Because Miles’ autism had been recognized so early, we learned we were eligible for some services provided by the city and state. He was visited at home once a week by a teacher who specialized in “communication strategies.” Her goal for Miles was to get him to respond to us and to learn some rudimentary sign language to help him talk to us. The sign language helped a lot; to this day Miles will unconsciously sign “more” and “help” when he talks to us.
As his sessions progressed, his teacher suggested that we have Miles’ hearing tested, since he had been sufering from a constant string of ear infections. It took a few months of tests with an audiologist (it’s very difficult to perform hearing tests on toddlers) to determine that Miles was suffering from high-frequency loss due to excessive pressure on his eardrums. In early December of 2001 (Miles was 2 1/2) drainage tubes were inserted to relieve the pressure. The improvement was immediate: He spent the next few days listening with his hands covering and uncovering his ears. I figured he was doing his own before-and -after comparisons. Miles’ language skills took off, but we discovered that the hearing loss had been replaced by a sensitivity to loud noises.
In one stroke we had managed to replace one autism symptom with another: lack of communication with discomfort with loud sounds. It’s something that persists to this day – Miles may be the only nine-year-old I know who doesn’t play video games with the sound cranked up to full blast. But I’m happy to have to deal with that and be able to have long conversations with him whenever we want.

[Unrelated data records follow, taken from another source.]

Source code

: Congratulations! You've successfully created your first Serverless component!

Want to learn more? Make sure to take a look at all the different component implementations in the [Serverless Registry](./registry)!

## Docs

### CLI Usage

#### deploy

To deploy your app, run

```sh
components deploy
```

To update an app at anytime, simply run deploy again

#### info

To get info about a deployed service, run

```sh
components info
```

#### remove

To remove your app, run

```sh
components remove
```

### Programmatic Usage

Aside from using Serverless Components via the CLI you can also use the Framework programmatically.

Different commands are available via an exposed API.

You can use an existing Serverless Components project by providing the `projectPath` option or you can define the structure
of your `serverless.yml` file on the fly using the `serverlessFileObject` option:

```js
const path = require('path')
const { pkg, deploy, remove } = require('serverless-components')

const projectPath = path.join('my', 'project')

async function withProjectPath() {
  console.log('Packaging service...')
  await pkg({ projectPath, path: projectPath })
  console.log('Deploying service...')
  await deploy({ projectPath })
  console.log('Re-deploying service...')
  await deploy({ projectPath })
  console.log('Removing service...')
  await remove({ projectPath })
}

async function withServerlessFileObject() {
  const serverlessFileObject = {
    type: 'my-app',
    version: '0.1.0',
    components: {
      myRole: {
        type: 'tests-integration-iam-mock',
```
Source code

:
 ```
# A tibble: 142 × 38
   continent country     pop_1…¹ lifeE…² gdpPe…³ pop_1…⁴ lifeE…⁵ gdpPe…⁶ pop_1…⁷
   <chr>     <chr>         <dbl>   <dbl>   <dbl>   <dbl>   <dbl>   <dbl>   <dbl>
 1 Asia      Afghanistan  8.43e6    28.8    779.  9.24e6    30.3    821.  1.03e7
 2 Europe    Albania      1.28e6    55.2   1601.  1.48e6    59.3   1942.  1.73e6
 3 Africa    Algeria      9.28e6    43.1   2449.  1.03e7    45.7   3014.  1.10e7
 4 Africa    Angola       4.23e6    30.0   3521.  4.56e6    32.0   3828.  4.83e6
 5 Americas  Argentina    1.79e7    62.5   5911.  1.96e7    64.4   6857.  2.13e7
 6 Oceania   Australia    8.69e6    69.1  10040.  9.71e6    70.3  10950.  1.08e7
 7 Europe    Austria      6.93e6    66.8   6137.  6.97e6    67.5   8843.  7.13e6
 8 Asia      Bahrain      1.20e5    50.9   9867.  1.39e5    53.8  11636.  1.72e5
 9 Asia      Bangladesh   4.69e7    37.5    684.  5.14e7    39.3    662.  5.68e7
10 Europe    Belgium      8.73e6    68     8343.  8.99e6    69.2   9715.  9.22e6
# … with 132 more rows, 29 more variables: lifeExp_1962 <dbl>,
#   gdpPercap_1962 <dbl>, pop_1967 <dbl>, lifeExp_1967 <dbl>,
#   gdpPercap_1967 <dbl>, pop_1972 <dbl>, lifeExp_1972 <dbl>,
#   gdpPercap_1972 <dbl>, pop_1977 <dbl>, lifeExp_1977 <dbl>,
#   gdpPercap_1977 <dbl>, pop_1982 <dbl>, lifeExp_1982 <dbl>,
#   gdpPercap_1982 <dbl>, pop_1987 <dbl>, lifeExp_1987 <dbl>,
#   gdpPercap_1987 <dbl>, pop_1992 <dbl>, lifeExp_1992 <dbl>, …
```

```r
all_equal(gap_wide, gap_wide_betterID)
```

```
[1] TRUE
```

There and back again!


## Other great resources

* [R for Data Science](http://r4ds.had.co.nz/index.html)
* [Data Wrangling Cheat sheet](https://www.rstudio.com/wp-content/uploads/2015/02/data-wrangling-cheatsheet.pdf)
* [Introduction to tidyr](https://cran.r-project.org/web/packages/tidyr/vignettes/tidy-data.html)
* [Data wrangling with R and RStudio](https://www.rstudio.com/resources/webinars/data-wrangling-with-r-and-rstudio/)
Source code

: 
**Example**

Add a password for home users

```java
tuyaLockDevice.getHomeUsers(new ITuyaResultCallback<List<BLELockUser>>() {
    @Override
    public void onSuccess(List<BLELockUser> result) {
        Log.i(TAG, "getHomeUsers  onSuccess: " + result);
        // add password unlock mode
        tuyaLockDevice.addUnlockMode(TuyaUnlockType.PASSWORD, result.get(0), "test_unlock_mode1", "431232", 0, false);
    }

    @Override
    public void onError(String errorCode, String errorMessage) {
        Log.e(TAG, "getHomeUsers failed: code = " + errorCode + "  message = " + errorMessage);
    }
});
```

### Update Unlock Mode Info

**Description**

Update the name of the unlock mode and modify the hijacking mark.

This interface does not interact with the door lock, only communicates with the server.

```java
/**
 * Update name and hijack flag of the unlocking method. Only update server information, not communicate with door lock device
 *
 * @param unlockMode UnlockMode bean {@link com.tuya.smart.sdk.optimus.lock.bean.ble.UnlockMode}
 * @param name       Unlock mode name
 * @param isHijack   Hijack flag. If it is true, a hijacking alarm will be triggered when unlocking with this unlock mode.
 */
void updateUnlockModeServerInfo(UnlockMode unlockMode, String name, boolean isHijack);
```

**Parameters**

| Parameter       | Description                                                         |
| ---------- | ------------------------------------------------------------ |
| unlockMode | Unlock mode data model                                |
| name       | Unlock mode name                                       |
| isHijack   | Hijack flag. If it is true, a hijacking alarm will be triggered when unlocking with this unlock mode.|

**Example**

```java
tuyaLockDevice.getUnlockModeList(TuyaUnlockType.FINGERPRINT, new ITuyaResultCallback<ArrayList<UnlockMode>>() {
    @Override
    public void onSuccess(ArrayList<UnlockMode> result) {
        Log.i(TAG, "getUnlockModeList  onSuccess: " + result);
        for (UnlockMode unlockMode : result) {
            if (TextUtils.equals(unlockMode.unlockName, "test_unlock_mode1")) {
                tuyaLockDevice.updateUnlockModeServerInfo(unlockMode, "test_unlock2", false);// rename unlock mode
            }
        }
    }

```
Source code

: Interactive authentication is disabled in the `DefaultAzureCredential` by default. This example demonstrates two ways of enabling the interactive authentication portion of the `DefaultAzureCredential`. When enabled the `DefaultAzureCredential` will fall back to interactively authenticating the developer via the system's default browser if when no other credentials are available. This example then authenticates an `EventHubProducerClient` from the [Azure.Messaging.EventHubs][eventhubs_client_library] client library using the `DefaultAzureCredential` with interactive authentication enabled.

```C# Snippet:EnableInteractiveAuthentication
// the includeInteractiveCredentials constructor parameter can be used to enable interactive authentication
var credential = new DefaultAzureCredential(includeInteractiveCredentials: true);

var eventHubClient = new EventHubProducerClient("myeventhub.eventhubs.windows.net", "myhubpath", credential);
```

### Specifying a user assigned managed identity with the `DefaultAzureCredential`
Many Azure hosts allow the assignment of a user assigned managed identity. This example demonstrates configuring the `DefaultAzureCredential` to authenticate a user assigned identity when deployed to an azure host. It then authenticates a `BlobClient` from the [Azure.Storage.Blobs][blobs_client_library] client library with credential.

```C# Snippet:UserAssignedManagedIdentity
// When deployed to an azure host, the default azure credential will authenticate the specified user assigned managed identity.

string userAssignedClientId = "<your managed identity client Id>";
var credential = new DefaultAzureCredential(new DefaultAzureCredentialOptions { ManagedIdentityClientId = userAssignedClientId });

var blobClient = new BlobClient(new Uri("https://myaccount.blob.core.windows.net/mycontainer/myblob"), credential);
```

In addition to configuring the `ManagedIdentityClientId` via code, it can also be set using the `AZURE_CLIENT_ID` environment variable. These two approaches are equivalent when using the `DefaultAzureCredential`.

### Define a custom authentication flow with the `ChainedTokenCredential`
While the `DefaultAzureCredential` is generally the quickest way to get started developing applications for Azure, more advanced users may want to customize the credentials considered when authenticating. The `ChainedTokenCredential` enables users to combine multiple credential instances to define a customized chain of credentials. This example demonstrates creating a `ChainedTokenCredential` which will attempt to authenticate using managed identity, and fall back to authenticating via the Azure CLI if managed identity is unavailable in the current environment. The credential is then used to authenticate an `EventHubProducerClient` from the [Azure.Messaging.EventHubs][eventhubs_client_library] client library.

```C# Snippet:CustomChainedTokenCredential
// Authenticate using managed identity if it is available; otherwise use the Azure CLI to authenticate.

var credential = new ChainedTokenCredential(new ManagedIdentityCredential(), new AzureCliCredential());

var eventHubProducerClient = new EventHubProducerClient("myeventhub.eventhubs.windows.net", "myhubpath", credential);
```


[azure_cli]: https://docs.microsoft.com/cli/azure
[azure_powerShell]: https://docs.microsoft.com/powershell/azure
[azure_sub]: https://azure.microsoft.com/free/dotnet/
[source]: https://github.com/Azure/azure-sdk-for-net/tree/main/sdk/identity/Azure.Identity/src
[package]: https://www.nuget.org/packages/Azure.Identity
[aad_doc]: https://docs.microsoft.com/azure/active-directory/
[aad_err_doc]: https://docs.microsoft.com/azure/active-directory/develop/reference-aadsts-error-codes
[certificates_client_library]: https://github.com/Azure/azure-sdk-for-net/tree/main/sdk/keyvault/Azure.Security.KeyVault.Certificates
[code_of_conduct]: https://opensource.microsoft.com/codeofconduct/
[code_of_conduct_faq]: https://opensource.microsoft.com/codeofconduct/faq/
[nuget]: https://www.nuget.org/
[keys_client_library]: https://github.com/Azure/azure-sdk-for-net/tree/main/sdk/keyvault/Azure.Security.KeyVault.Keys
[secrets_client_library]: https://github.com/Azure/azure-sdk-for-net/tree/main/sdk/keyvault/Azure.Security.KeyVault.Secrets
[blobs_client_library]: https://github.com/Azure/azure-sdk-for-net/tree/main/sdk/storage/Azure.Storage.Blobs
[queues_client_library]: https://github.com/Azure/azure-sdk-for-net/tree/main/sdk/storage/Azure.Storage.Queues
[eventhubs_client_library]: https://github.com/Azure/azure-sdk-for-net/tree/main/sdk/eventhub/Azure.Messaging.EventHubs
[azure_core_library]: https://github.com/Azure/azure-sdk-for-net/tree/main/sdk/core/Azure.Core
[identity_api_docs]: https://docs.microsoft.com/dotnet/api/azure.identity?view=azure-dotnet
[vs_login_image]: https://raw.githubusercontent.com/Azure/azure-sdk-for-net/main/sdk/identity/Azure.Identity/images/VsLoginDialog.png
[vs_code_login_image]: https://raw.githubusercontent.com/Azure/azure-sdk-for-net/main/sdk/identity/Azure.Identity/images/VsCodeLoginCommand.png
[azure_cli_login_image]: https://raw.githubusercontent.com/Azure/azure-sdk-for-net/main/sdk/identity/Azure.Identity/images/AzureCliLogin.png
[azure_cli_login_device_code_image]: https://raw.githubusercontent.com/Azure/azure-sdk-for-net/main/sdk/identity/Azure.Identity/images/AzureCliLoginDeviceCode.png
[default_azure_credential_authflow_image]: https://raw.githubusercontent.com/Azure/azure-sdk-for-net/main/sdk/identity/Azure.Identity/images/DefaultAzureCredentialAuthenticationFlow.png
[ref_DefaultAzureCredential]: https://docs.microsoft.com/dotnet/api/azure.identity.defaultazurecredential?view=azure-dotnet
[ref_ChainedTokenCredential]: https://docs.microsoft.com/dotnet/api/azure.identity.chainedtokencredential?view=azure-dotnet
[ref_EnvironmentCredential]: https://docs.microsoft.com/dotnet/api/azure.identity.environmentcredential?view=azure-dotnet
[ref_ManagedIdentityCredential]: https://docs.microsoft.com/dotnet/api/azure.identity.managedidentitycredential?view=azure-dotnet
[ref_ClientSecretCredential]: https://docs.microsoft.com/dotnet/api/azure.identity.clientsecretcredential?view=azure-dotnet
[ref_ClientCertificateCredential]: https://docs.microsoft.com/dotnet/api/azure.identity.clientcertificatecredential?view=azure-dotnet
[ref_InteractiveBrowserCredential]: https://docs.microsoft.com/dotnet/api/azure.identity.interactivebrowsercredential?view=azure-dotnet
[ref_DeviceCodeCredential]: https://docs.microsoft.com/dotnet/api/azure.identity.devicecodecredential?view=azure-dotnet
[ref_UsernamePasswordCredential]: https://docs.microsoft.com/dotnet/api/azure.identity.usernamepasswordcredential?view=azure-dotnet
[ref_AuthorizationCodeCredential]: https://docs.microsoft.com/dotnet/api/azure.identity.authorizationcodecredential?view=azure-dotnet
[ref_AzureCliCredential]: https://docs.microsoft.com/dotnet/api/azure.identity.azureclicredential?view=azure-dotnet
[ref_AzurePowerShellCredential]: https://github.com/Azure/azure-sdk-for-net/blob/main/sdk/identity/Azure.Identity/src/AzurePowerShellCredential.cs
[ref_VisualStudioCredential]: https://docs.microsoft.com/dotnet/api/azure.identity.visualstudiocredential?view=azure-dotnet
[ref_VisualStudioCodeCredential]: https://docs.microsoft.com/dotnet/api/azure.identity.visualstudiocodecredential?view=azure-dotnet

As for the PDD-NOS, I have since learned that it is considered a temporary diagnosis. Exactly one year ago (I’m not sure why all of Miles’ developmental assessments happen in January) Miles was re-evaluated by the same developmental team. He is now considered to have Asperger’s syndrome, but with some atypical behaviors – strong empathy toward others being the most unusual.
I called the new diagnosis his “software upgrade.” I’m looking forward to a regular release schedule.